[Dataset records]
-- Opening Marker --
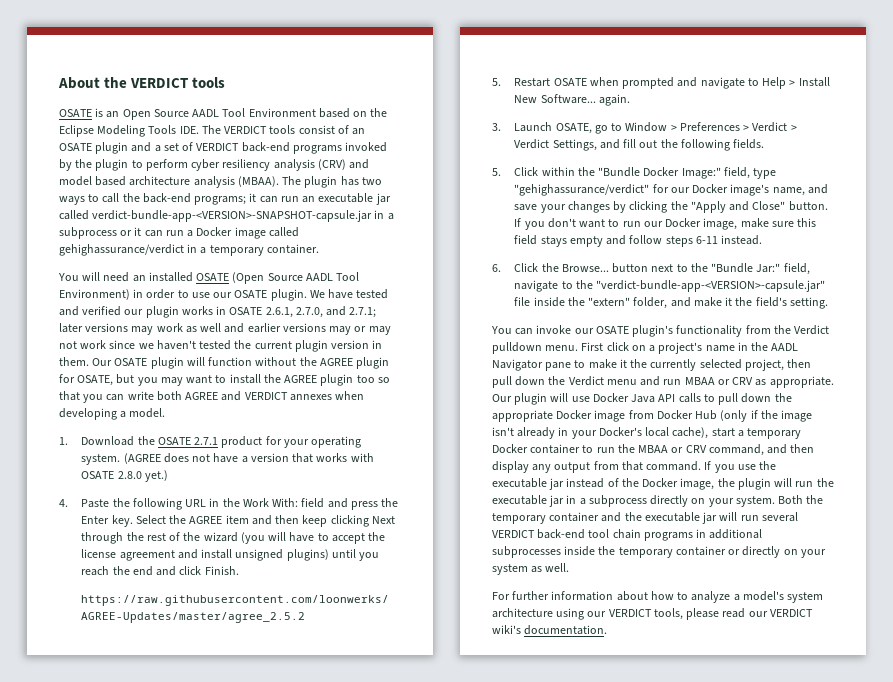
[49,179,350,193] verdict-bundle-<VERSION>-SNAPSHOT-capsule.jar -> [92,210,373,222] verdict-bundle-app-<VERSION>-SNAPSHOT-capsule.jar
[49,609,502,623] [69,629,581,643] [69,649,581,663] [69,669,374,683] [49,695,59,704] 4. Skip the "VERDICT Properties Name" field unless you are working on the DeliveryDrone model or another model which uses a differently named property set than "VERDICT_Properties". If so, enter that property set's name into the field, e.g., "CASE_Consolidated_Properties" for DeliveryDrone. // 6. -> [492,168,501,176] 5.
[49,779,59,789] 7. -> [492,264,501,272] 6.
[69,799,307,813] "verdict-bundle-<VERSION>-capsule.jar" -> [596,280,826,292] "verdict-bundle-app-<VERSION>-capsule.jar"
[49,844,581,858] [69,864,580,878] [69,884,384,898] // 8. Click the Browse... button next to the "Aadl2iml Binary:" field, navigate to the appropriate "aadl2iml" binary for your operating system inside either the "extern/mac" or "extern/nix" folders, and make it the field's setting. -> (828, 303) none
-- Closing Marker --
**To do:** Verbatim repetition of the entries is required, excluding any pictures.

**Answer section:**
[49,179,350,193] verdict-bundle-<VERSION>-SNAPSHOT-capsule.jar -> [92,210,373,222] verdict-bundle-app-<VERSION>-SNAPSHOT-capsule.jar
[49,609,502,623] [69,629,581,643] [69,649,581,663] [69,669,374,683] [49,695,59,704] 4. Skip the "VERDICT Properties Name" field unless you are working on the DeliveryDrone model or another model which uses a differently named property set than "VERDICT_Properties". If so, enter that property set's name into the field, e.g., "CASE_Consolidated_Properties" for DeliveryDrone. // 6. -> [492,168,501,176] 5.
[49,779,59,789] 7. -> [492,264,501,272] 6.
[69,799,307,813] "verdict-bundle-<VERSION>-capsule.jar" -> [596,280,826,292] "verdict-bundle-app-<VERSION>-capsule.jar"
[49,844,581,858] [69,864,580,878] [69,884,384,898] // 8. Click the Browse... button next to the "Aadl2iml Binary:" field, navigate to the appropriate "aadl2iml" binary for your operating system inside either the "extern/mac" or "extern/nix" folders, and make it the field's setting. -> (828, 303) none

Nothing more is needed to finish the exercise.